Repeat verbatim the stretch of the material from the line containing "ころ1990年で間違いないとのことでした。", that line included, through the last line of the material.

Saved data entries
== Segment start ==

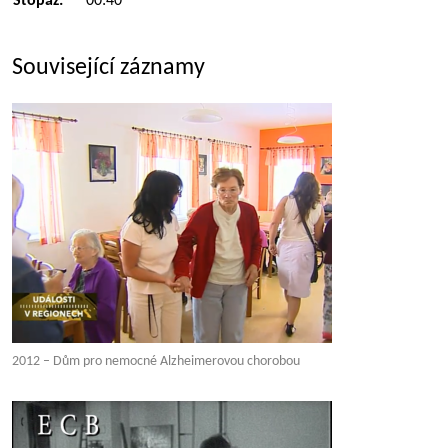
Stopáž:
00:40
Související záznamy
2012 – Dům pro nemocné Alzheimerovou chorobou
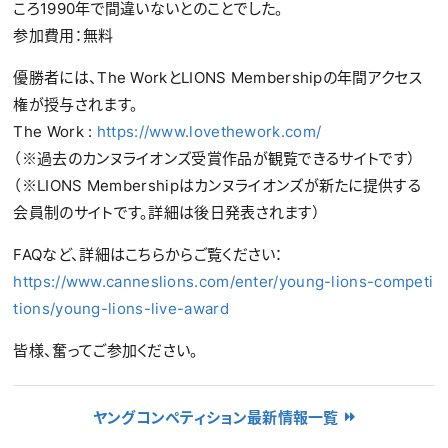
ころ1990年で間違いないとのことでした。
参加費用：無料
優勝者には、The WorkとLIONS Membershipの年間アクセス
権が授与されます。
The Work :
https://www.lovethework.com/
（※過去のカンヌライオンズ受賞作品が観覧できるサイトです）
（※LIONS Membershipはカンヌライオンズが新たに提供する
会員制のサイトです。詳細は後日発表されます）
FAQなど、詳細はこちらからご覧ください：
https://www.canneslions.com/enter/young-lions-competi
tions/young-lions-live-award
皆様、奮ってご参加ください。
ヤングコンペティション最新情報一覧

== Segment end ==

| Solution to the exercise |
ころ1990年で間違いないとのことでした。
参加費用：無料
優勝者には、The WorkとLIONS Membershipの年間アクセス
権が授与されます。
The Work :
https://www.lovethework.com/
（※過去のカンヌライオンズ受賞作品が観覧できるサイトです）
（※LIONS Membershipはカンヌライオンズが新たに提供する
会員制のサイトです。詳細は後日発表されます）
FAQなど、詳細はこちらからご覧ください：
https://www.canneslions.com/enter/young-lions-competi
tions/young-lions-live-award
皆様、奮ってご参加ください。
ヤングコンペティション最新情報一覧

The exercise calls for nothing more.